Politics and the English Language
by George Orwell.
All his essays are equal, but some are more equal than others.
In Praise of Idleness
by Bertrand Russell.
The Onion has some thoughts on that.
A Quintessence of Dust
by Roger Ebert.
[as written in Apr 2016] My bookmarks tell me I have read 764 film reviews written by Roger Ebert. That’s a statistic having little to do with film: had he been a writer of village obituaries, I'd have read 764 of those. Insatiable is my appetite for his prose: science fiction short stories, a book of rice cooker recipes, a naughty screenplay, a journal of unlimited thoughts… He pours, I guzzle. The transaction once jolted to a week-long halt (exactly) three years ago now, but when all the tributes were read, daily service resumed from beyond the grave. To the next time I wait in a queue, or for the water to boil, or for the train to arrive, I look forward with an itch — out I can then whip my phone again and walk into something old Roger’d scribbled. At the least, I have 7074 reviews left.
Good Souls
by Dorothy Parker.
Few have heard of Dorothy Parker in spite of having somewhere read her couplet, “Men seldom make passes/ At girls who wear glasses.” If it wasn’t for Ogden Nash, Parker would’ve been my top poet, and if Twain and Wilde hadn’t breathed, might’ve been the most diabolical wit to have. She declared: “You can lead a horticulture, but you can't make her think”, said of her abortion: “It serves me right for putting all my eggs in one bastard”, observed: “Brevity is the soul of lingerie”, opined: “If all the girls attending the Yale prom were laid end to end, I wouldn't be at all surprised”, and thus opened a review: “The House Beautiful is, for me, the play lousy.” Asked what the most beautiful English words were, she answered “cheque” and “enclosed”. To an editor inquiring of an overdue piece, she returned: “Too fucking busy — and vice versa.” The premier origamist of the English language, was Dorothy Parker. (“I’d rather have a bottle in front of me than a frontal lobotomy.”) Read her verse. Ask if it is possible to outjest “One Perfect Rose”, outmodulate “Now at Liberty”, outexpress “A Certain Lady” or outsculpt “Resumé”. If these make your heart too light for your taste, read her stories, and get it broken. Remarked her ardent devotee Ogden Nash: "To say that Mrs. Parker writes well is as fatuous, I'm afraid, as proclaiming that Cellini was clever with his hands. The trick about her writing is … there is no trick.” And what did she think of her own genius? “I hate writing. I love having written.”
The Eureka Phenomenon
by Isaac Asimov.
“We have a habit in writing articles published in scientific journals to make the work as finished as possible, to cover all the tracks, to not worry about the blind alleys or to describe how you had the wrong idea first, and so on. So there isn't any place to publish, in a dignified manner, what you actually did in order to get to do the work… what I would like to tell you about today are the sequence of events, really the sequence of ideas, which occurred, and by which I finally came out the other end with an unsolved problem for which I ultimately received a prize.”
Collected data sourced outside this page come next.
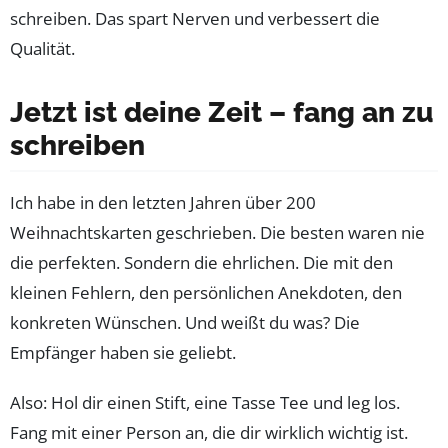
schreiben. Das spart Nerven und verbessert die
Qualität.
Jetzt ist deine Zeit – fang an zu
schreiben
Ich habe in den letzten Jahren über 200
Weihnachtskarten geschrieben. Die besten waren nie
die perfekten. Sondern die ehrlichen. Die mit den
kleinen Fehlern, den persönlichen Anekdoten, den
konkreten Wünschen. Und weißt du was? Die
Empfänger haben sie geliebt.
Also: Hol dir einen Stift, eine Tasse Tee und leg los.
Fang mit einer Person an, die dir wirklich wichtig ist.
- opening remarks of Richard Feynman’s Nobel Lecture, delivered seven years before the following essay was published.
Jane Austen
by Virginia Woolf.
It is said of Paul Dirac that his discoveries were “exquisitely carved marble statues falling out of the sky one after another”. I often feel this way about Jane Austen’s writing, at every scale — novel, chapter, paragraph, sentence, clause. And in every element — character, plot, style.
Virginia Woolf in this essay comes closest to decrypting why Austen feels so perfect. An excerpt:
“One of those fairies who perch upon cradles must have taken her a flight through the world directly she was born. When she was laid in the cradle again she knew not only what the world looked like, but had already chosen her kingdom. She had agreed that if she might rule over that territory, she would covet no other. Thus at fifteen she had few illusions about other people and none about herself. Whatever she writes is finished and turned and set in its relation, not to the parsonage, but to the universe. She is impersonal; she is inscrutable. […] Her gaze passes straight to the mark, and we know precisely where, upon the map of human nature, that mark is.”